VectorFusion: Text-to-SVG by Abstracting Pixel-Based Diffusion Models

Authors anonymized
Project Gallery

Abstract

Diffusion models have shown impressive results in text-to-image synthesis. Using massive datasets of captioned images, diffusion models learn to generate raster images of highly diverse objects and scenes. However, designers frequently use vector representations of images like Scalable Vector Graphics (SVGs) for digital icons, graphics and stickers. Vector graphics can be scaled to any size, and are compact. In this work, we show that a text-conditioned diffusion model trained on pixel representations of images can be used to generate SVG-exportable vector graphics. We do so without access to large datasets of captioned SVGs. Instead, inspired by recent work on text-to-3D synthesis, we vectorize a text-to-image diffusion sample and fine-tune with a Score Distillation Sampling loss. By optimizing a differentiable vector graphics rasterizer, our method distills abstract semantic knowledge out of a pretrained diffusion model. By constraining the vector representation, we can also generate coherent pixel art and sketches. Our approach, VectorFusion, produces more coherent graphics than prior works that optimize CLIP, a contrastive image-text model.


Example generated vectors

VectorFusion generates vector graphics from diverse captions. Search through SVGs in our gallery.

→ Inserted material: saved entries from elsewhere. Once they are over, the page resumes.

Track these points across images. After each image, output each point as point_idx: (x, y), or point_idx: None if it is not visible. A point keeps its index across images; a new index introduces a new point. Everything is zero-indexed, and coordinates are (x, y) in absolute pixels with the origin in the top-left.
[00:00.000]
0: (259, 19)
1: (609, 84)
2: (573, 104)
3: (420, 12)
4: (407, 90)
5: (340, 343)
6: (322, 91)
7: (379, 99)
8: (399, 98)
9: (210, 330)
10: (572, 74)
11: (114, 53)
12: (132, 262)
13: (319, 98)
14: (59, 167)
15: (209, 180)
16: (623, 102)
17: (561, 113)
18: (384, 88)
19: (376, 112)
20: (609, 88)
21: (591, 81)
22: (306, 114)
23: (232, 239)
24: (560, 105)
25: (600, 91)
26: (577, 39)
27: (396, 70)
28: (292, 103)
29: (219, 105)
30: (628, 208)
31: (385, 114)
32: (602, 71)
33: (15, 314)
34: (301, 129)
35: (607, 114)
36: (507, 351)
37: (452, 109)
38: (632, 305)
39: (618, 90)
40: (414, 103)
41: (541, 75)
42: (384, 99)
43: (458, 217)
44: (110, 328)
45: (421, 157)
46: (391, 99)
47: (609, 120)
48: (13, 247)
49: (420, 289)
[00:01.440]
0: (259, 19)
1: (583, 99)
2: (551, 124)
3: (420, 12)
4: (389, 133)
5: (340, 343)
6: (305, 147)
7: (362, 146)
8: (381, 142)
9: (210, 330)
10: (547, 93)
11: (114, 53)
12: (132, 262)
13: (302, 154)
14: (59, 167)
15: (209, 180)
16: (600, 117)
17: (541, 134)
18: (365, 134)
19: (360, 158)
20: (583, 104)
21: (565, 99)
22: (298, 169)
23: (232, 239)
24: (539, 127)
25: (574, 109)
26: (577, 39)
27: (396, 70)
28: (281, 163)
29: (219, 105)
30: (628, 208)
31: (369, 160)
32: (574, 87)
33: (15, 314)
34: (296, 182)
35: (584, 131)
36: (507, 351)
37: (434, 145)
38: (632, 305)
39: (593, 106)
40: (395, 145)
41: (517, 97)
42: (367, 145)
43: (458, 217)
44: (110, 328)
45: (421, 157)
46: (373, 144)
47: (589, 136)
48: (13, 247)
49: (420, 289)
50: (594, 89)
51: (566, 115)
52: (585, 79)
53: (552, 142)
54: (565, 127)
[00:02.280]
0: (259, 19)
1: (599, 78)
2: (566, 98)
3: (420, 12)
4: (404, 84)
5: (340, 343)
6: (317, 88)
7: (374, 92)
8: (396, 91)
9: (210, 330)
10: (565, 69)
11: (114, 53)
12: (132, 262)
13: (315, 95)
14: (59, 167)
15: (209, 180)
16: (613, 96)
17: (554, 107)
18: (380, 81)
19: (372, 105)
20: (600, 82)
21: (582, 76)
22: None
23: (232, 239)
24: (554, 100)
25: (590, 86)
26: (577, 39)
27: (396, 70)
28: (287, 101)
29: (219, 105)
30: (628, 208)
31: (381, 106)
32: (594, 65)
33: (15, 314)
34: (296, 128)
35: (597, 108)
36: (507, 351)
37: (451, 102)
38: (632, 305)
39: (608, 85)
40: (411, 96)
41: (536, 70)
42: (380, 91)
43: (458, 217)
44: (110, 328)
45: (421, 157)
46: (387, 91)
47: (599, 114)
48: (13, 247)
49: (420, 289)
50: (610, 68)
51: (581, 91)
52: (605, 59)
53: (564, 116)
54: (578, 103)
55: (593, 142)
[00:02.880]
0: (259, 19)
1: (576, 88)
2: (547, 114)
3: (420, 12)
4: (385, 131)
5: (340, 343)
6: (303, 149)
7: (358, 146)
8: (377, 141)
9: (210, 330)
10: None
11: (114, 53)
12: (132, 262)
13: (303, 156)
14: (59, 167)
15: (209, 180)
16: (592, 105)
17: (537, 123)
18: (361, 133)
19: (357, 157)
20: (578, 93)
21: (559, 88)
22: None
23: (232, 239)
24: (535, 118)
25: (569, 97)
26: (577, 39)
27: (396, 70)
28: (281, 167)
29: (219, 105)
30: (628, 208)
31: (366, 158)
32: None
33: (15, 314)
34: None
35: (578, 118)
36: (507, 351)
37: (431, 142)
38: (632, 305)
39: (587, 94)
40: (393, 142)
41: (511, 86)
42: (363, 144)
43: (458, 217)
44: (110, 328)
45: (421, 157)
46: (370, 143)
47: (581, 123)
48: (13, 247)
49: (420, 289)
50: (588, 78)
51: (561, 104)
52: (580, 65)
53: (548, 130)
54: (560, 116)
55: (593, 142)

Infinitely scalable assets

Vector graphics are compact but can be scaled to arbitrary size while staying sharp. Caption: "a train. minimal flat 2d vector icon. lineal color. on a white background. trending on artstation."

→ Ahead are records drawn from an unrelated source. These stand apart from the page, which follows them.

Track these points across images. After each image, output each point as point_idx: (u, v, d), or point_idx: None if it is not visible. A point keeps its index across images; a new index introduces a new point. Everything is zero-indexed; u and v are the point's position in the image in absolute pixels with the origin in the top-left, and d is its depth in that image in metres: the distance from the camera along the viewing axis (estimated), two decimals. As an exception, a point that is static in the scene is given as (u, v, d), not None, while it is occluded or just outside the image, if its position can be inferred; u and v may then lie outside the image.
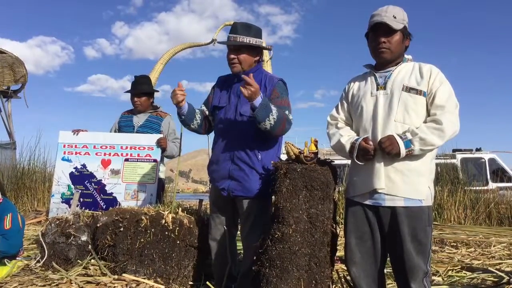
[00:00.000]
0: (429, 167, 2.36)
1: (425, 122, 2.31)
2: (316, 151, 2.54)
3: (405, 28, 2.40)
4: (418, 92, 2.31)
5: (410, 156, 2.28)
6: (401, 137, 2.26)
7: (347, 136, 2.46)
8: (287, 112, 2.88)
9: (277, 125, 2.74)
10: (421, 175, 2.32)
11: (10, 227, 3.62)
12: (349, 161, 2.54)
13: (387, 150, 2.27)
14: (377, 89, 2.42)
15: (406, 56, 2.48)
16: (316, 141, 2.55)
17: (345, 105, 2.61)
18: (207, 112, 3.17)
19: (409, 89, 2.32)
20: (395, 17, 2.36)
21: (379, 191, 2.33)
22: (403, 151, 2.24)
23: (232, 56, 2.94)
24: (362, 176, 2.42)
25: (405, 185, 2.30)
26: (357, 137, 2.42)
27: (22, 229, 3.89)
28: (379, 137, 2.33)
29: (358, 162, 2.38)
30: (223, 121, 3.00)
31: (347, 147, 2.42)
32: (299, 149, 2.54)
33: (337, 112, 2.63)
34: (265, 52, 3.96)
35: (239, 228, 3.18)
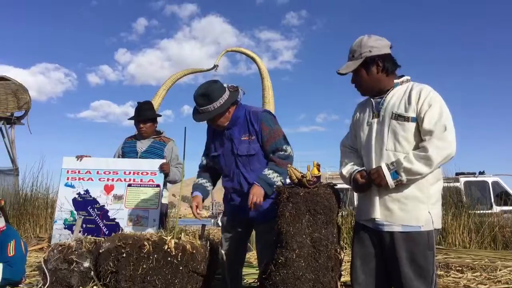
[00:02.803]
0: (428, 193, 2.30)
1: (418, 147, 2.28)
2: (319, 175, 2.54)
3: (368, 59, 2.37)
4: (406, 119, 2.28)
5: (405, 184, 2.27)
6: (389, 168, 2.26)
7: (349, 166, 2.50)
8: (284, 147, 3.07)
9: (285, 176, 2.93)
10: (419, 201, 2.29)
11: (13, 254, 3.60)
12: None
13: (376, 183, 2.30)
14: (372, 117, 2.43)
15: (396, 80, 2.42)
16: (319, 165, 2.56)
17: (352, 131, 2.63)
18: (210, 163, 3.35)
19: (397, 117, 2.31)
20: (353, 56, 2.41)
21: (376, 220, 2.35)
22: (390, 183, 2.25)
23: (213, 124, 3.15)
24: (364, 204, 2.46)
25: (403, 212, 2.29)
26: (356, 168, 2.44)
27: (25, 255, 3.87)
28: (374, 166, 2.35)
29: (355, 192, 2.47)
30: (225, 165, 3.21)
31: (347, 177, 2.48)
32: (302, 173, 2.54)
33: (347, 139, 2.67)
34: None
35: (255, 247, 3.34)
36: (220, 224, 3.41)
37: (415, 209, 2.28)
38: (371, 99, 2.47)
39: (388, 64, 2.40)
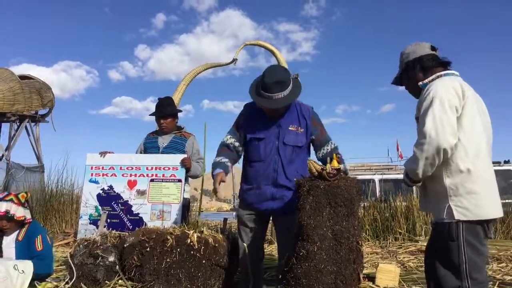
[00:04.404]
0: (445, 186, 2.32)
1: None
2: (339, 167, 2.54)
3: (407, 64, 2.55)
4: (417, 119, 2.40)
5: (429, 178, 2.34)
6: None
7: None
8: (332, 142, 3.19)
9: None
10: (439, 194, 2.33)
11: (42, 248, 3.69)
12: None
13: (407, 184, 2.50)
14: None
15: (420, 83, 2.49)
16: (339, 157, 2.56)
17: None
18: (236, 144, 3.27)
19: (415, 118, 2.45)
20: (399, 67, 2.61)
21: (421, 210, 2.50)
22: (406, 181, 2.44)
23: (275, 111, 3.09)
24: None
25: (431, 204, 2.40)
26: None
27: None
28: None
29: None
30: (263, 150, 3.14)
31: None
32: (322, 165, 2.55)
33: None
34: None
35: (277, 242, 3.35)
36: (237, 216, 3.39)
37: (438, 202, 2.34)
38: None
39: (425, 63, 2.50)
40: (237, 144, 3.26)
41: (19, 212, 3.65)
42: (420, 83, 2.48)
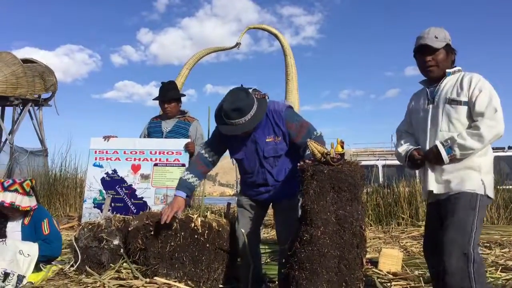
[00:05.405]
0: (479, 163, 2.51)
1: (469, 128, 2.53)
2: (343, 152, 2.53)
3: (448, 45, 2.65)
4: (458, 102, 2.53)
5: (458, 158, 2.50)
6: (443, 145, 2.52)
7: (405, 146, 2.77)
8: (315, 132, 3.04)
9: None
10: (472, 170, 2.51)
11: (49, 232, 3.71)
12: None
13: (432, 160, 2.56)
14: (428, 104, 2.69)
15: (448, 70, 2.65)
16: (343, 142, 2.55)
17: (408, 118, 2.91)
18: (210, 159, 3.25)
19: (450, 101, 2.56)
20: (436, 37, 2.64)
21: (435, 192, 2.58)
22: (445, 157, 2.50)
23: (249, 132, 3.01)
24: (423, 182, 2.74)
25: (457, 180, 2.51)
26: (412, 147, 2.71)
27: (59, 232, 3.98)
28: (428, 147, 2.61)
29: (409, 169, 2.71)
30: (248, 166, 3.15)
31: (403, 155, 2.74)
32: (326, 148, 2.53)
33: (403, 125, 2.95)
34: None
35: (275, 226, 3.37)
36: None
37: (468, 177, 2.50)
38: (426, 89, 2.72)
39: (455, 57, 2.73)
40: (211, 159, 3.24)
41: (24, 202, 3.65)
42: (449, 70, 2.65)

Visualizing text-to-SVG generation

We generate SVGs from text in an efficient multi-stage process. First, our method samples raster images from the Stable Diffusion text-to-image diffusion model. VectorFusion then traces those samples automatically with LIVE. However, these samples are often difficult to convert to vector graphics, dull, or don't reflect all the details of the text. Our approach finally refines samples with an image-text loss based on Score Distillation Sampling, improving vibrancy and consistency with the text. VectorFusion uses an inverse graphics approach, enabled by the DiffVG differentiable SVG renderer.